I realised something then that I hadn’t anticipated: Devin wasn’t planning to just bid me good day and head off into the sunset. He was going to stay here just as he’d stayed with me at my parents’ house… and I had the option of not getting myself drunk tonight.
I was probably in a lot of trouble.
Chapter Eleven
“Am I supposed to believe you are shy?”
I was so startled by Devin’s voice out of nowhere I dropped the capsicum I’d been fidgeting with. It rolled across the bench, and Devin caught it with one hand while he continued dicing its unlucky sibling with the other.
“I guess you wouldn’t,” I admitted, “but if any situation was going to make me feel that way… I mean, we’ve gone from you having me dragged out of bed to trying to cook with me?”
“You’ve got to roll with the challenges life presents you sometimes, Julia,” said Devin, rolling the second capsicum into the path of his knife.
“Are you talking about me here or you?”
“Both of us, for once.” His expression visibly dulled.

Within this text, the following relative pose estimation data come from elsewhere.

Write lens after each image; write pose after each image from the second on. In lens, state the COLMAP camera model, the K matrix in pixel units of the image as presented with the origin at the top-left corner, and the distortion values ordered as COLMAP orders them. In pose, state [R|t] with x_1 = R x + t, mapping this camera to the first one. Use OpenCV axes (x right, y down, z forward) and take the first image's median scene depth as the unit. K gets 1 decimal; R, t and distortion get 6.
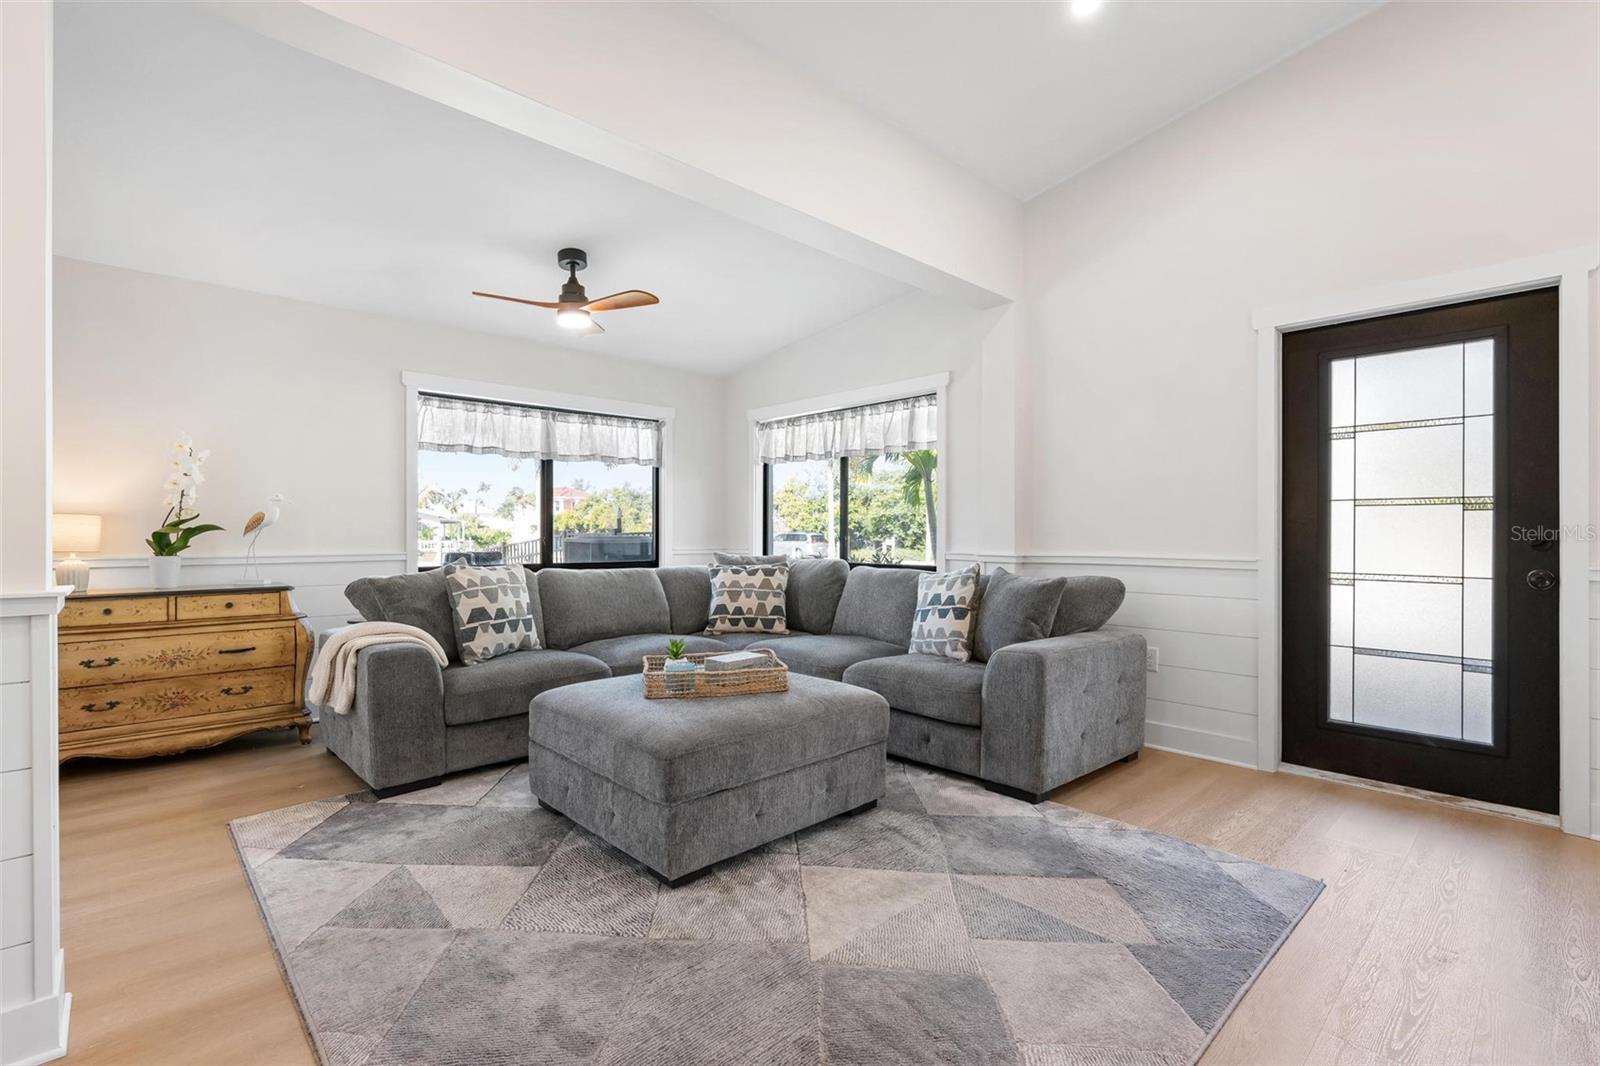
lens RADIAL K [[724.5, 0, 805.0], [0, 724.5, 532.8], [0, 0, 1]] dist [-0.000196, -0.000410]
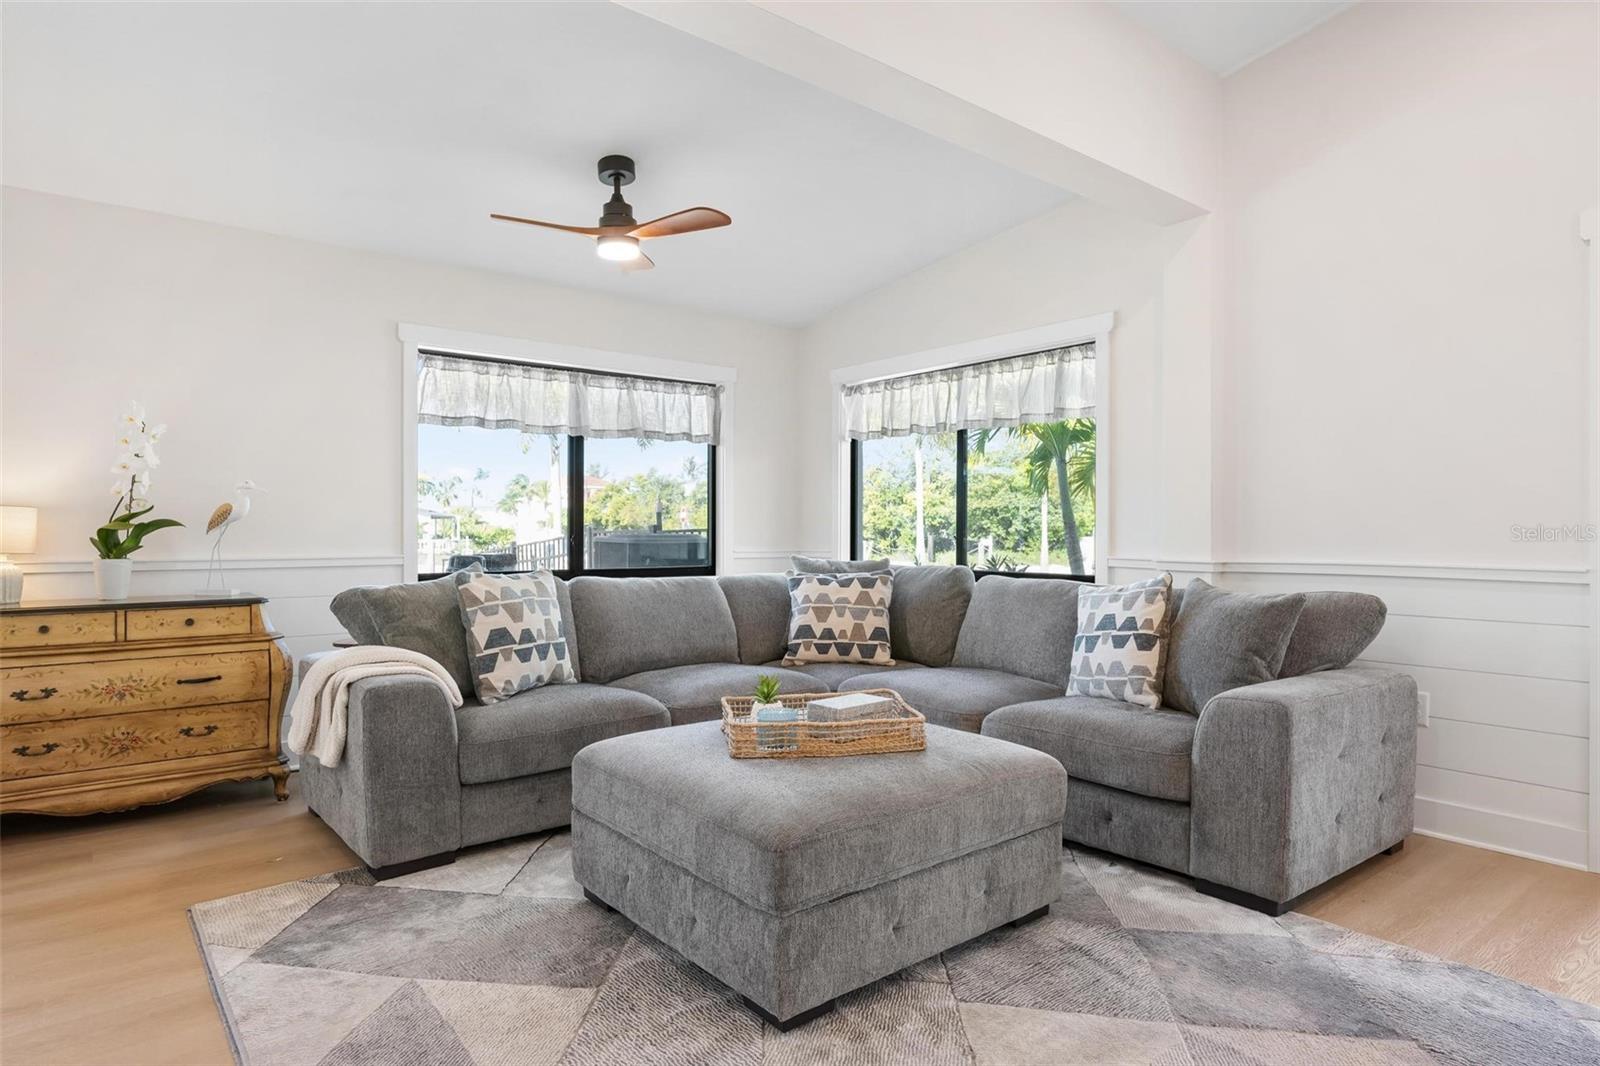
lens RADIAL K [[909.2, 0, 805.3], [0, 909.2, 532.1], [0, 0, 1]] dist [-0.002532, -0.000206]
pose [[0.997224, 0.001169, -0.074453, -0.058356], [-0.001044, 0.999998, 0.001709, 0.000215], [0.074455, -0.001626, 0.997223, 0.070792]]
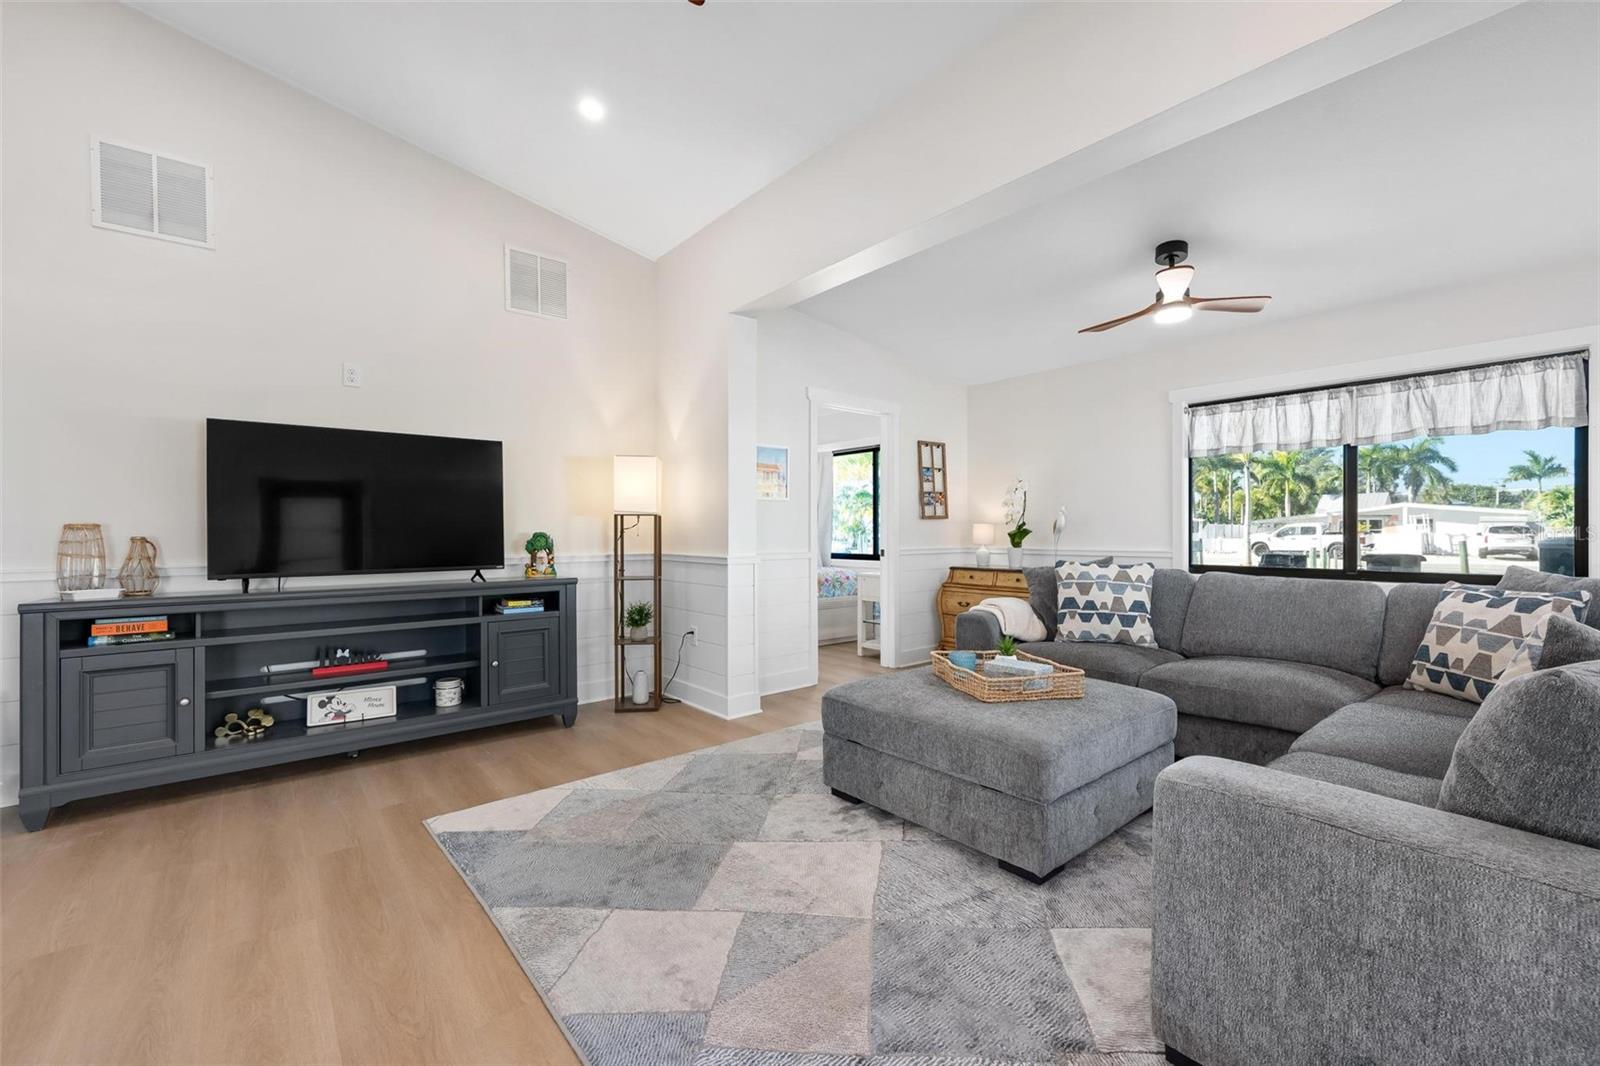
lens RADIAL K [[655.8, 0, 800.0], [0, 655.8, 533.0], [0, 0, 1]] dist [-0.000446, 0.000042]
pose [[-0.059296, 0.002440, -0.998237, 0.654656], [0.003646, 0.999991, 0.002227, -0.006747], [0.998234, -0.003508, -0.059305, 0.620008]]
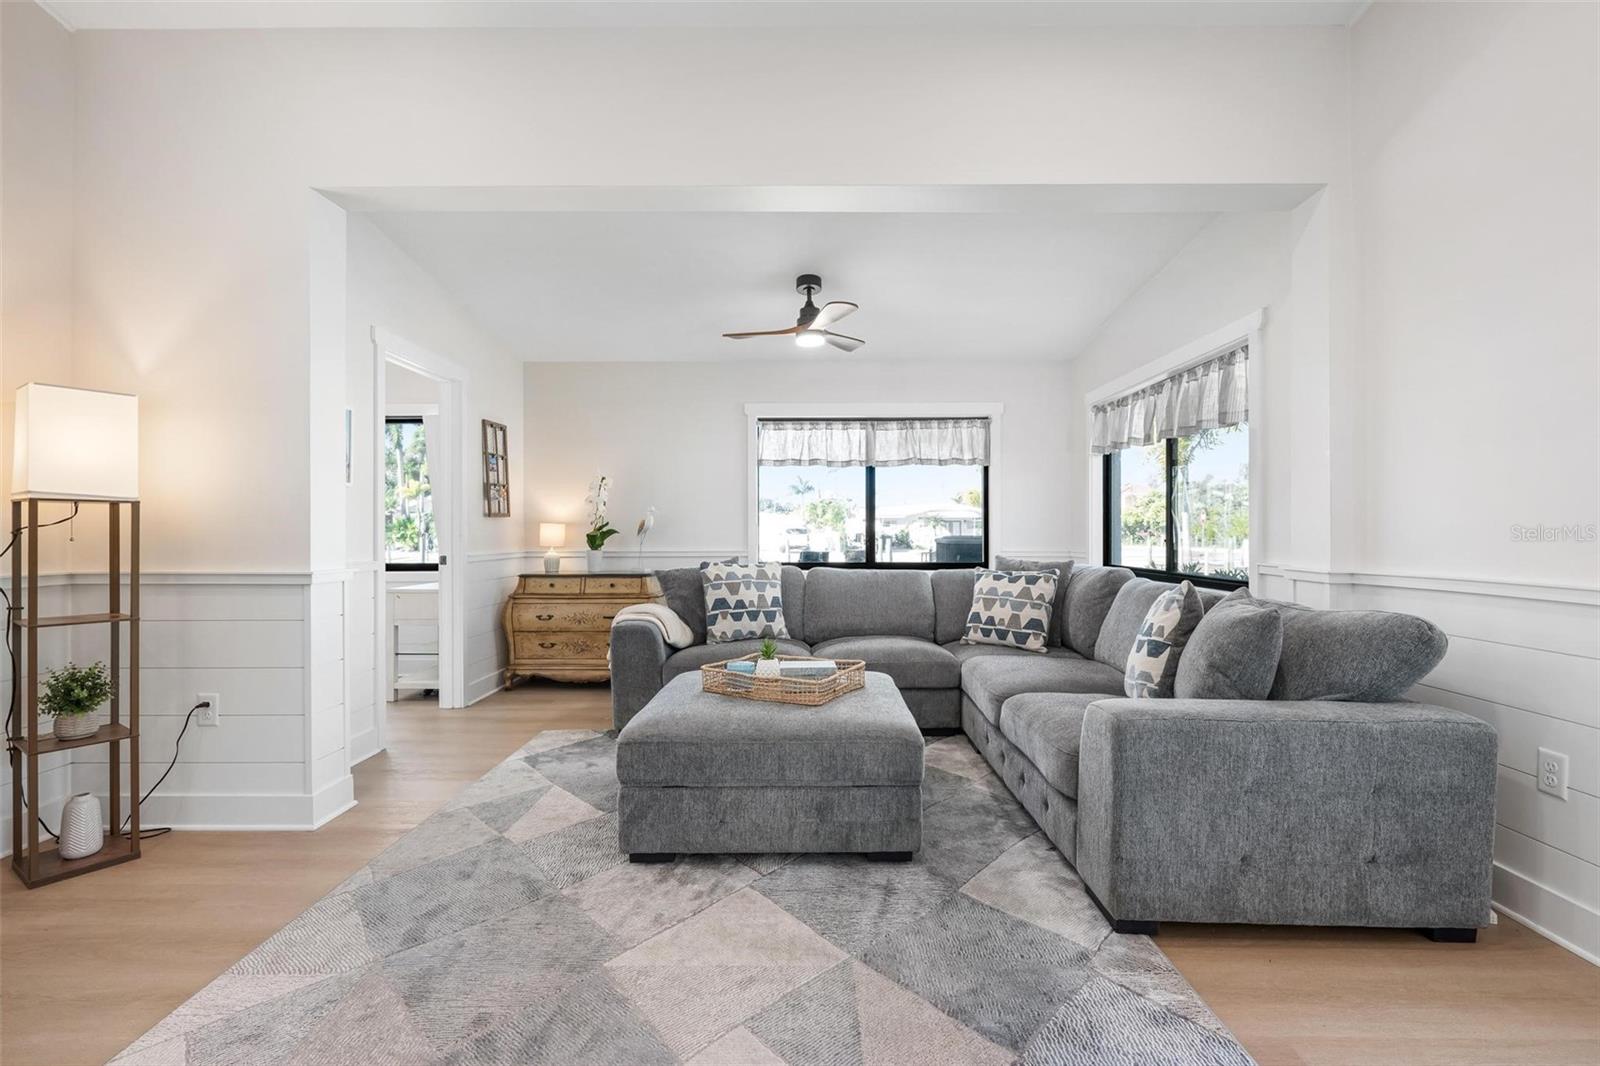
lens RADIAL K [[711.2, 0, 805.2], [0, 711.2, 532.6], [0, 0, 1]] dist [0.000280, 0.000016]
pose [[0.723448, 0.000830, -0.690378, 0.462871], [0.001647, 0.999994, 0.002927, -0.008205], [0.690377, -0.003255, 0.723443, 0.245759]]
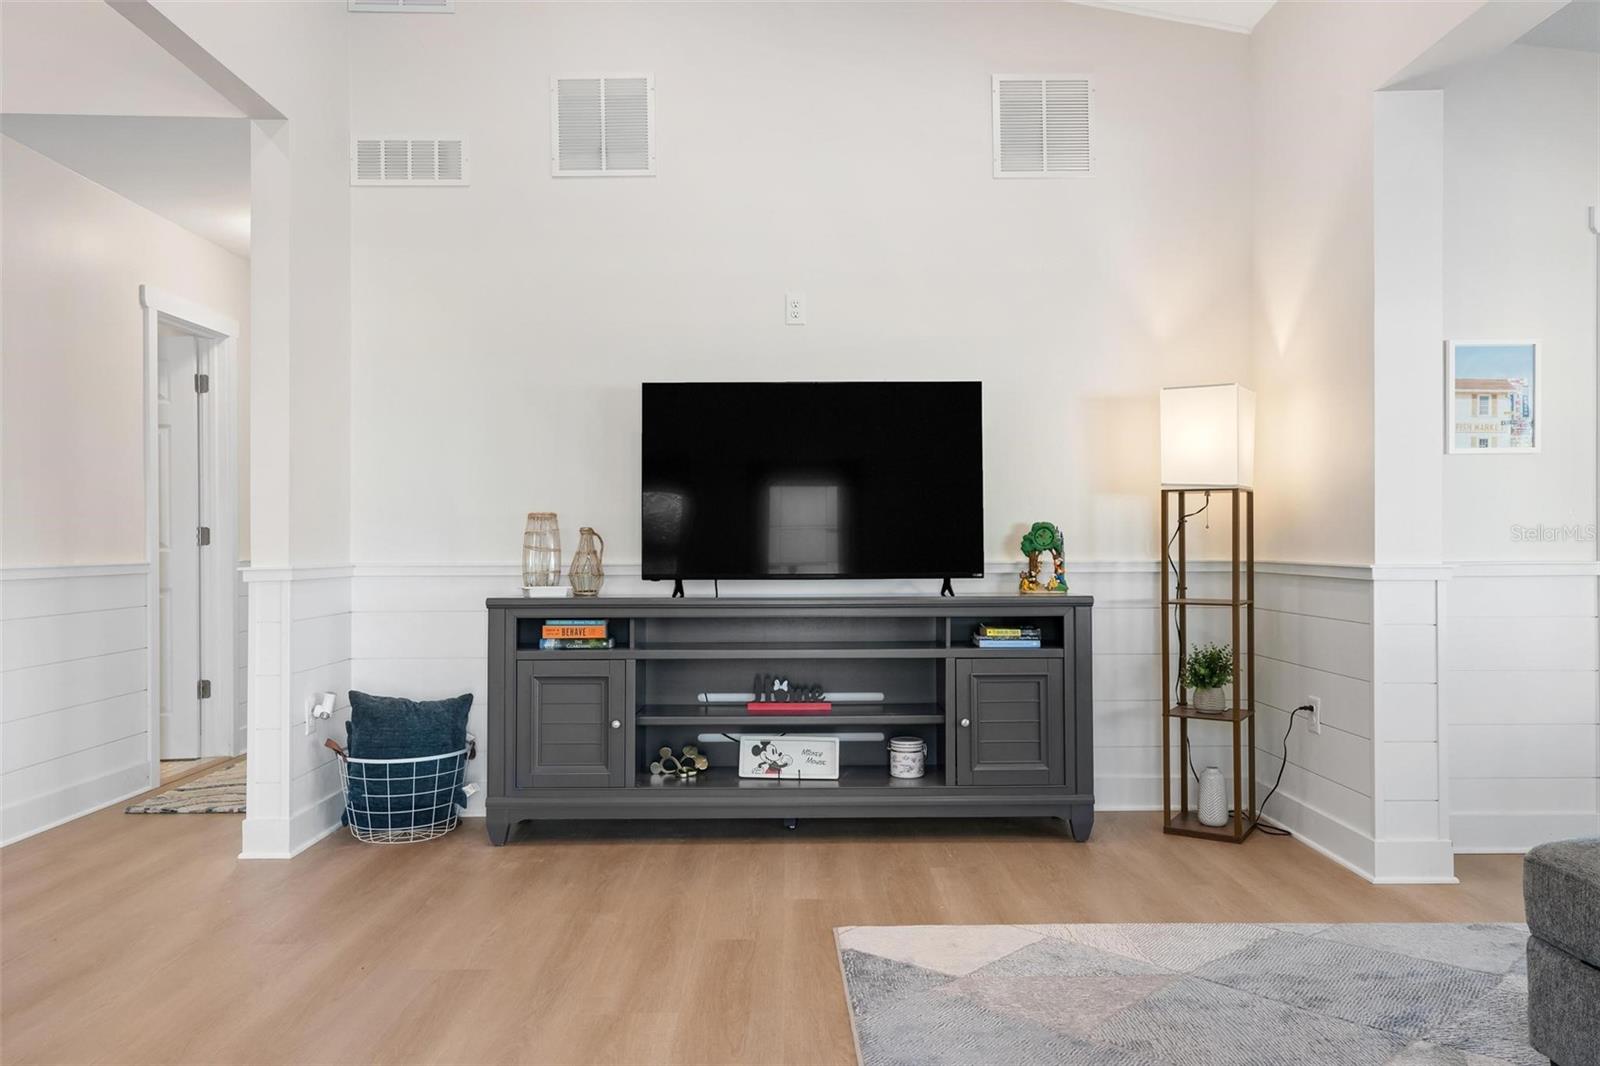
lens RADIAL K [[1111.7, 0, 800.0], [0, 1111.7, 533.0], [0, 0, 1]] dist [0.012038, 0.005697]
pose [[-0.679735, -0.002756, -0.733452, 0.606702], [0.004012, 0.999964, -0.007476, 0.012530], [0.733447, -0.008024, -0.679700, 0.726950]]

It struck me then just how much more animated he had become since we had first met. It was just a handful of hours but there was someone behind the mafia man front he was slowly letting me see, whether by choice or unconsciously I did not know.

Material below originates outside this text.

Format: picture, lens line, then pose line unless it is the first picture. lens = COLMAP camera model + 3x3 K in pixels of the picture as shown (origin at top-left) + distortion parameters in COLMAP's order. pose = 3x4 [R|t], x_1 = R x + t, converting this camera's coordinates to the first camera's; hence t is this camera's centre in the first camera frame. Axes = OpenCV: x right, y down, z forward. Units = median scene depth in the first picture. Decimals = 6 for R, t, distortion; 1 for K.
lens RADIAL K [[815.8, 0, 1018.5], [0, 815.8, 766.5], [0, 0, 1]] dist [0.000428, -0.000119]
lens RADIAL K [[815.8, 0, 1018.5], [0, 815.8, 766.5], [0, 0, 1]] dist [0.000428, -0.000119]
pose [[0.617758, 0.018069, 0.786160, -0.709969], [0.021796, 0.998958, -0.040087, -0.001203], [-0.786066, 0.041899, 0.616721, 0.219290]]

It actually bothered me to see that man disappearing again. It was messing with my head. Now, my primary thought when I looked at Devin was how smooth he was with that knife, how much damage he could probably do to another human with that thing.
“Can I help?” I asked.
Devin pointed me to a cupboard. “Electric frying pan in there somewhere, oil it up and start piling food in.”
I was a pro at preparing breakfast for myself, but this level of cooking, with cutting things up and heating them and mixing them with oil, was beyond me. How was it that someone whose family had residences just lying around fully-furnished waiting for someone to step in could cook?
I scrambled for something to say to keep him from noticing my fumbling with the cap of the oil bottle. “I… Did your mother teach you to cook?”
So much for a diversion from the situation at hand.
Devin frowned at me as he turned his attention to the chicken he’d purchased earlier. “This isn’t really cooking, Julia. I know it fits the definition for the average individual—or the above-average individual around here—but that is a misconception. This is no more than you could learn to do by reading the instructions off the back of a packet: true culinary art demands time and attention.”
I couldn’t decide if I was more or less afraid that he would be judging me for my inability to pour oil without spilling it on myself. “Whatever you say.”
Devin sighed. “I take it everything you experienced during our restaurant meal last night was completely lost on you.” He stepped over to the frying pan I had prepared with his cutting board of chicken, and put it down fast. “Julia, are you hoping to deep-fry something?”